QUESTIONS:
**A.** Translate this sentence from the article on National Medal of Honor Day into Spanish: "The coronavirus pandemic has curtailed public celebrations of Medal of Honor Day."
**B.** Carry on the article about National Medal of Honor Day, starting after its final sentence.

++++ SUPPLIED TEXT ++++

Social distancing will prevent public celebrations for today's National Medal of Honor Day, which will instead include a silent "Moment of Honor" at 3:25 p.m. EDT (2:25 p.m. CDT). (Wikipedia)
Social distancing will prevent public celebrations for today's National Medal of Honor Day, which will instead include a silent "Moment of Honor" at 3:25 p.m. EDT (2:25 p.m. CDT). (Wikipedia)
March 25, 2020

ARLINGTON, Texas -- With a health crisis requiring all of us to display endurance, it seems fitting that since 1990, March 25 has been set aside to honor people who've made extraordinary efforts to protect our nation.

Today is National Medal of Honor Day, acknowledging those who have received the nation's most prestigious military decoration, awarded for valor in combat. Retired Gen. Patrick Brady, a Texan who received the medal in 1969 from President Richard Nixon for a helicopter rescue of fellow soldiers in Vietnam, said a democratic society can't survive unless it "grows" patriots.

"And some people think that that's kind of hokey," he said, "but a patriot's not someone who says they love their country; a patriot is somebody who will support and defend their country."

The coronavirus pandemic has curtailed public celebrations of Medal of Honor Day. It instead will include an inaugural "Moment of Honor," at 3:25 p.m. EDT (2:25 p.m. CDT).

Brady said he supports establishing a National Medal of Honor Museum in Arlington. It's an effort led by Joe Daniels, who served in a similar position to establish the National September 11th Memorial and Museum at the World Trade Center in New York City.

++++ DATA TO EXAMINE ++++

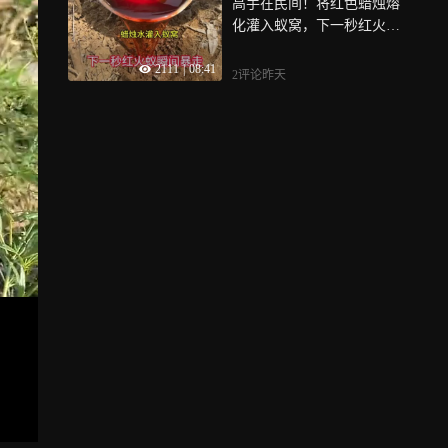
高手在民间！将红色蜡烛熔
化灌入蚁窝，下一秒红火蚁
瞬间暴走
2111
|
08:41
2评论
昨天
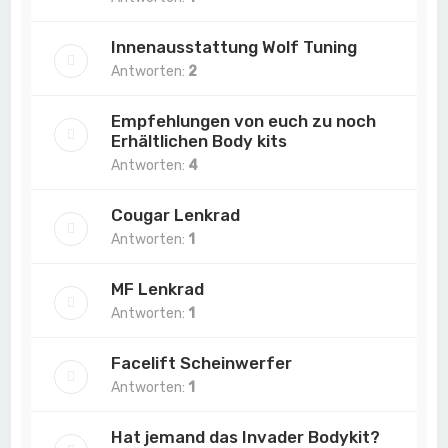
Innenausstattung Wolf Tuning
Antworten:
2
Empfehlungen von euch zu noch
Erhältlichen Body kits
Antworten:
4
Cougar Lenkrad
Antworten:
1
MF Lenkrad
Antworten:
1
Facelift Scheinwerfer
Antworten:
1
Hat jemand das Invader Bodykit?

++++

RESULTS FOR THE EXERCISE:
**A.** La pandemia de coronavirus ha restringido las celebraciones públicas del Día de la Medalla de Honor.

**B.**
"I think that the enthusiasm of the recipients for building this museum is how do we utilize the stories, their stories, to inspire everyday Americans to be selfless and courageous, and patriotic in their everyday lives," he said.

Brady, 83, regularly travels the country, speaking in schools about the achievements of Medal of Honor recipients and the proposed museum. He said they not only served their country as presidents, physicians and actors, but also have contributed to every aspect of society.

"It's not about the valor side of what we did, it's about the values," he said. "Our hope is that a young person walks in the front door, you know -- the super-heroes aren't wearing capes, they're wearing dog tags."

A San Antonio resident, Brady rescued more than 5,000 wounded in helicopter combat missions during two tours in Vietnam.

The National Medal of Honor Museum will post a video of the Moment of Honor at mohmuseum.org.